Most of their face time with the VP and SVP level had happened in two contexts: formal presentations where competence was being demonstrated and their pronunciation practiced enough not to be corrected mid-thought. And company social events where a different kind of performance was expected. Oh yes, [insert sport] is fascinating. Riveting, really.
The only version of themselves these women had ever shown the senior leadership in that room was the polished version. The prepared version. The version that had learned, through years of pattern recognition, exactly how much of themselves was safe to bring into a professional space.
Now they were being asked to share openly. Give feedback. Speak freely.

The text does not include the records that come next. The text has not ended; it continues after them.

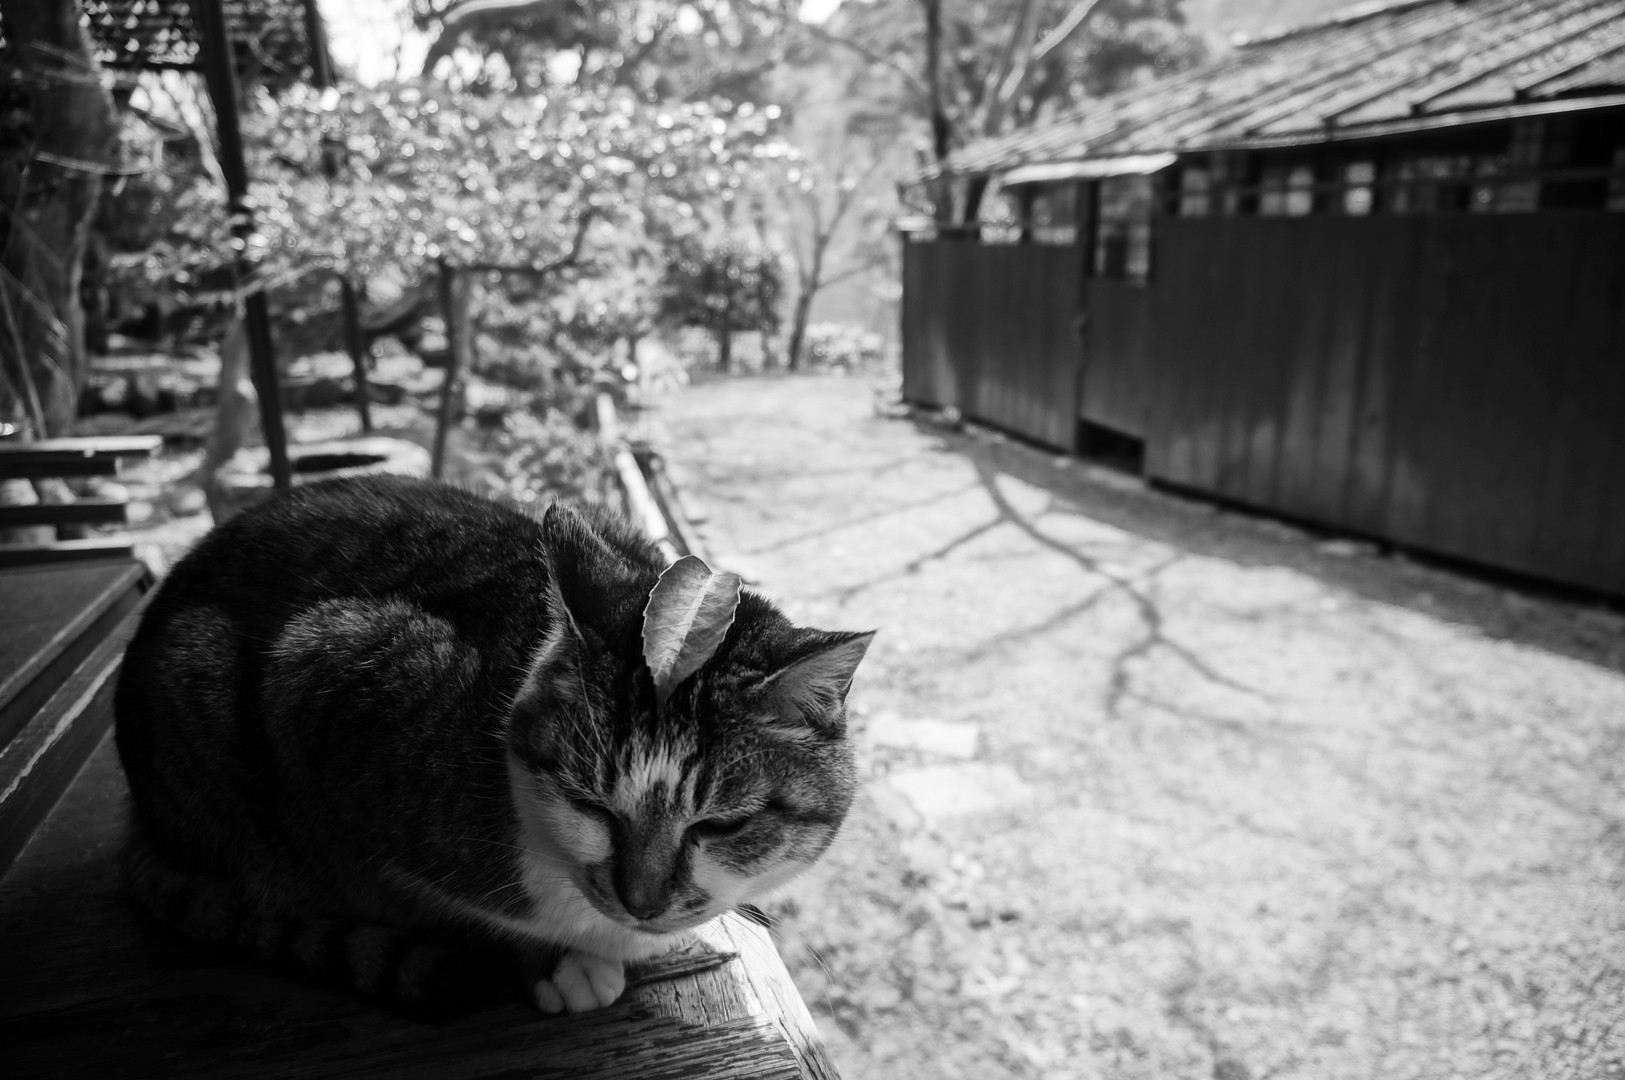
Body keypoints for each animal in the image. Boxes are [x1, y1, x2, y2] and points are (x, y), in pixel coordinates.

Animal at [114, 473, 873, 1016]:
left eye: (720, 826)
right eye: (591, 805)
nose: (643, 904)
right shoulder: (329, 671)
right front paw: (559, 964)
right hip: (206, 669)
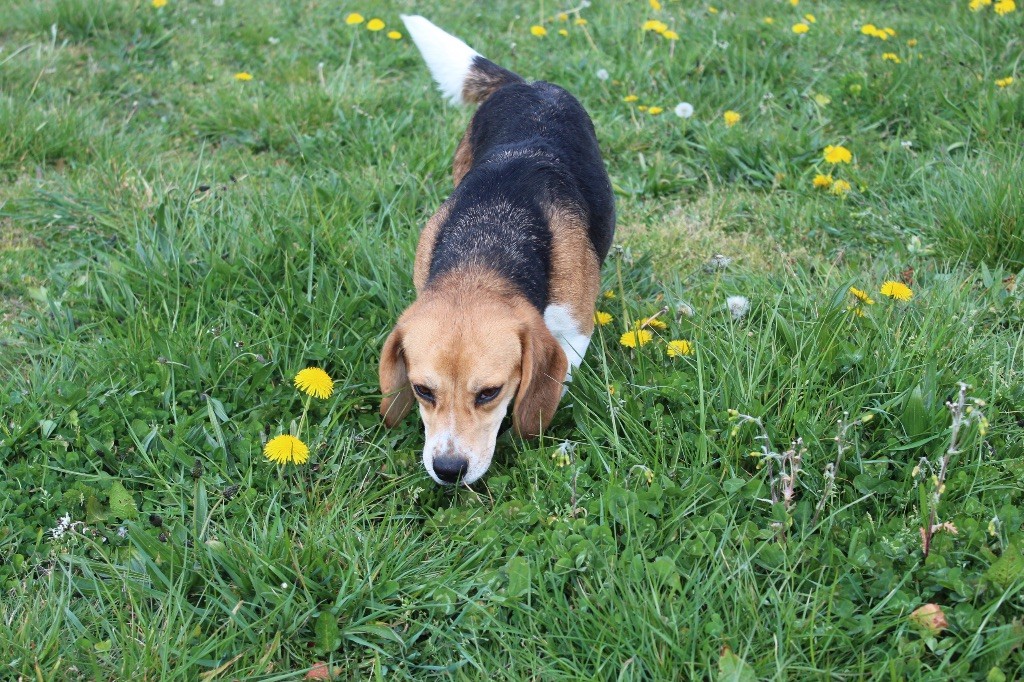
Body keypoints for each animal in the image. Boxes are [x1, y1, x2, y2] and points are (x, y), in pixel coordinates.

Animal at [378, 15, 610, 483]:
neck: (485, 249)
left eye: (490, 393)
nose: (448, 470)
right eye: (421, 390)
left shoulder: (574, 332)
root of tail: (527, 84)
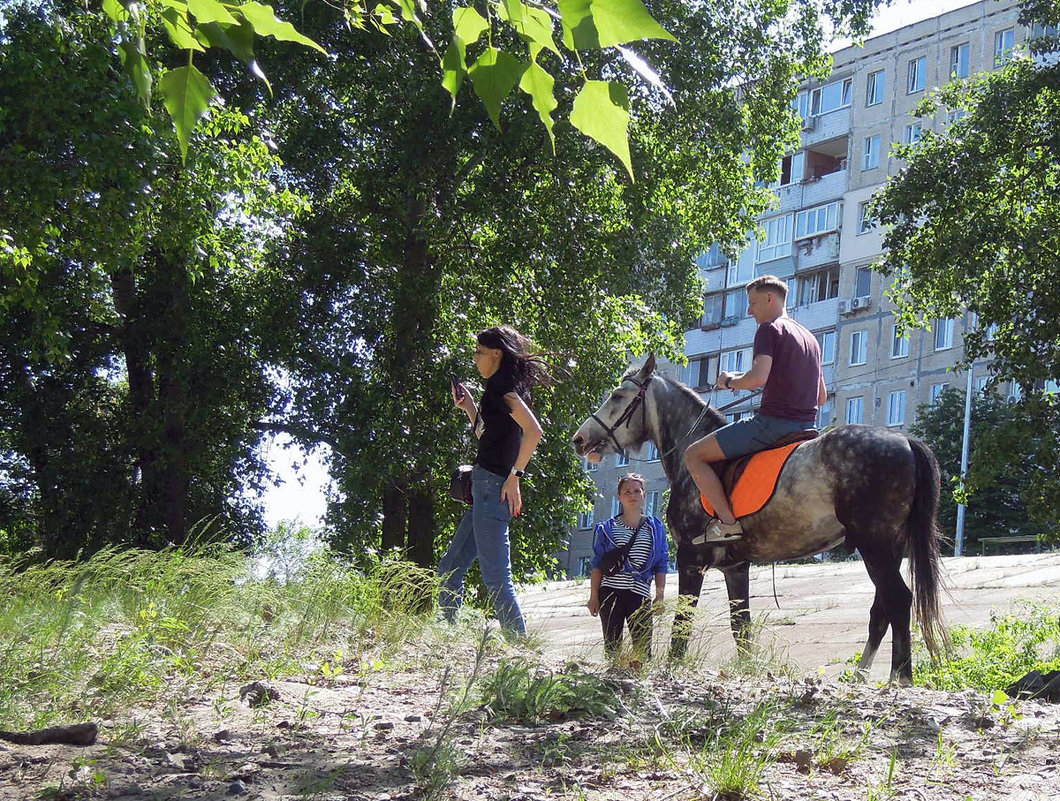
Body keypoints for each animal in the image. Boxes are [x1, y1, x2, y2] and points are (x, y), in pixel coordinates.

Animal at [576, 356, 949, 682]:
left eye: (617, 396)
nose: (580, 439)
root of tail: (904, 439)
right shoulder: (736, 567)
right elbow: (741, 626)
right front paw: (746, 670)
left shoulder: (690, 560)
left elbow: (684, 623)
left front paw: (674, 668)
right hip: (886, 549)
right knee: (881, 610)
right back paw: (861, 676)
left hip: (876, 546)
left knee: (898, 601)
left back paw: (900, 677)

The well-meaning people who designed the listening circle genuinely wanted to hear what was happening. That part is true and worth saying. The intention was real. What they didn't design for was the answer they got before the first session ever started.
Your options, when something like this lands in your calendar, are not complicated. You can comply — make no waves, show up, perform just enough openness to satisfy the format without saying anything that will follow you. Or you can speak up — and here comes trouble.
The listening circle felt less safe than a Slido question at an all-hands. Less safe than a number on an engagement survey. Both of those have distance. Both of those have at least the performance of anonymity. The circle had none of it. Just chairs, and the people who decide things, and you.
The ‘no’s came in quietly. Not a group refusal. Not a formal objection or an organized response. In private conversations, one at a time, the picture became clear: No. I will not be participating.
Full body revulsion was how one person described it — in a quiet 1:1, in private, which is the only place the truth was ever going to live anyway. What is one hour going to resolve, really — other than confirming exactly what these women already knew about what was and wasn't safe in this organization?
The listening circle never happened.
And the reason it didn't is the most important tell that things were not ok.
"I will not lie, nor will I stand there and be humiliated by my truth."